Texte à lire:

Malgré des investissements substantiels dans l’agriculture et les infrastructures, la flambée des prix des denrées alimentaires et des carburants ainsi que l’insécurité permanente, pèsent sur le fief de Buhari et ont entamé sa réputation. Chômage, pauvreté et réduction de la production agricole nourrissent les déceptions.

Malgré cette réalité, le président et son équipe économique continuent à appeler les Nigérians à adopter l’agriculture comme solution aux problèmes économiques du pays. « Tout ce que je sais, c’est que nous devons permettre aux gens d’avoir accès à la ferme. Nous devons simplement retourner à la terre », a déclaré Muhammadu Buhari lors d’une interview télévisée en janvier 2022. « Si nous investissons davantage dans l’agriculture, les gens ne crieront pas au chômage ».

Consigne de travail: Poursuivez le texte ci-dessus sur l'appel de Muhammadu Buhari à un retour à l'agriculture, en reprenant juste après sa dernière phrase.

Entrées enregistrées:
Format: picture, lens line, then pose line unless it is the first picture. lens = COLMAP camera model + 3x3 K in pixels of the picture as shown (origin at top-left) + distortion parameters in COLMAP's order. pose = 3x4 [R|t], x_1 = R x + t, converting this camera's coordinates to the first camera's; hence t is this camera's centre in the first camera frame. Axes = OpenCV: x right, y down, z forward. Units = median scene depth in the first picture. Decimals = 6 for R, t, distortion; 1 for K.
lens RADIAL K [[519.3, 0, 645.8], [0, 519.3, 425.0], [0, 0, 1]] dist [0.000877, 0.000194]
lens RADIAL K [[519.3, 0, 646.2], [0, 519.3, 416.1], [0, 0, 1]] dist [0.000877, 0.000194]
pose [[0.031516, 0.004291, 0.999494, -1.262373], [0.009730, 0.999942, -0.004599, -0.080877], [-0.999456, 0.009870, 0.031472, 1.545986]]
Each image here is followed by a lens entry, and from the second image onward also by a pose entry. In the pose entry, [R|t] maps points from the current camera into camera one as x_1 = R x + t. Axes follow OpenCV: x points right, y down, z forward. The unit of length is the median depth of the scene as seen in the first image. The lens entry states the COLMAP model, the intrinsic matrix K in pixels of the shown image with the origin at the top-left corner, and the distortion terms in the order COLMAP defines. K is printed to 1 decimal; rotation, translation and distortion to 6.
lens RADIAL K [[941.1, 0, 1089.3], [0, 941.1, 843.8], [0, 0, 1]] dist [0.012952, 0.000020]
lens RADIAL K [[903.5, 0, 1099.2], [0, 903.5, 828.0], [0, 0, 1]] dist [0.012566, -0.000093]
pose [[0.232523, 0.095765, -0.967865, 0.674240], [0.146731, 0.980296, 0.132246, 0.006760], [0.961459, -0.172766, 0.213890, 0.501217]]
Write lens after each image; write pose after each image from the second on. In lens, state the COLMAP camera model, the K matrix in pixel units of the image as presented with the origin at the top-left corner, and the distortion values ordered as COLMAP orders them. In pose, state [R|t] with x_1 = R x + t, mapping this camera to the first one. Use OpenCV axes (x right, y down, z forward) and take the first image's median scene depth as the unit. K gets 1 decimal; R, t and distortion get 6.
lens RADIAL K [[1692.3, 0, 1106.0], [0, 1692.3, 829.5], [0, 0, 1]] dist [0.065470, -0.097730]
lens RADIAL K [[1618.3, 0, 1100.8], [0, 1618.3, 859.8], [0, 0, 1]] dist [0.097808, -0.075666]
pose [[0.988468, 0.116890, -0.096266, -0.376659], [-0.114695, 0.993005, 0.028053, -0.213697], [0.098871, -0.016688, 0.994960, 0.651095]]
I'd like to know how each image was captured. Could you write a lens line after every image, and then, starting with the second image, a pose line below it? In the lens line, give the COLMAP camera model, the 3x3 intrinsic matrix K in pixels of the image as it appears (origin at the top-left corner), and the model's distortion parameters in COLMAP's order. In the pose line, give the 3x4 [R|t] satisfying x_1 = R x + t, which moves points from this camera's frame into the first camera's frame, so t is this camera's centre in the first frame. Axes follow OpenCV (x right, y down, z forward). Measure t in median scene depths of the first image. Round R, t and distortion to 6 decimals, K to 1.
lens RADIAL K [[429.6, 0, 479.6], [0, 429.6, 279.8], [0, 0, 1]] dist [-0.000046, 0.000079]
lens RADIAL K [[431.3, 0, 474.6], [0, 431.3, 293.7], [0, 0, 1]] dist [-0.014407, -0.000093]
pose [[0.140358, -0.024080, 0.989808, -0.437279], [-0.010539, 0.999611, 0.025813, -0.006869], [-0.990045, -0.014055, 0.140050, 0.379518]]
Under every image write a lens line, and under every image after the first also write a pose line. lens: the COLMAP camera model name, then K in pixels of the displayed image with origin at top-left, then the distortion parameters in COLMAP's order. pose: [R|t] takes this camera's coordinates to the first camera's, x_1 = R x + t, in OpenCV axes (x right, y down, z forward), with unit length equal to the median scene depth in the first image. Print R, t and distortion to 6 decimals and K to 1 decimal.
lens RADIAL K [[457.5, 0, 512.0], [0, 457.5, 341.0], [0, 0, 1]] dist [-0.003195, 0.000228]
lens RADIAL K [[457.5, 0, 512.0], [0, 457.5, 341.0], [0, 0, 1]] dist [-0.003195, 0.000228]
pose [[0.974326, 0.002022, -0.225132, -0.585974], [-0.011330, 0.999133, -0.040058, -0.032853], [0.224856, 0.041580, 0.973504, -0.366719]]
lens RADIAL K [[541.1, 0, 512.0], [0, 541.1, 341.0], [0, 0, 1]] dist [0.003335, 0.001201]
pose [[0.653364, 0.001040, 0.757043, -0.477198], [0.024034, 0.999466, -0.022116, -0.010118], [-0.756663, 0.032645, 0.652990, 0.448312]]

Réponse attendue:
Prix et coûts trop élevés

En août 2019, le gouvernement nigérian a pris de court les communautés frontalières et les partenaires commerciaux ouest-africains en annonçant la fermeture des frontières terrestres. Son objectif était d’empêcher la contrebande de riz et d’autres produits alimentaires qui, selon le gouvernement, attaquait la compétitivité du secteur. L’idée était de persuader les Nigérians d’acheter des produits agricoles locaux, en particulier du riz, pour soutenir l’agriculture nationale en souffrance.

Pourtant, cette politique n’a pas convaincu tout le monde : Abubakar Usman, propriétaire de Halal Global Concepts dans l’État de Kaduna, a cultivé 120 sacs de riz l’année dernière. « En tant qu’agriculteur, je suis heureux de la fermeture de la frontière. Elle m’a permis de trouver un marché pour mes produits », estime-t-il. « Mais le président n’a pas subventionné le coût de production des agriculteurs, donc les prix restent élevés. Malgré l’augmentation de notre rendement local, ni les prix, ni les coûts de production ne baissent. »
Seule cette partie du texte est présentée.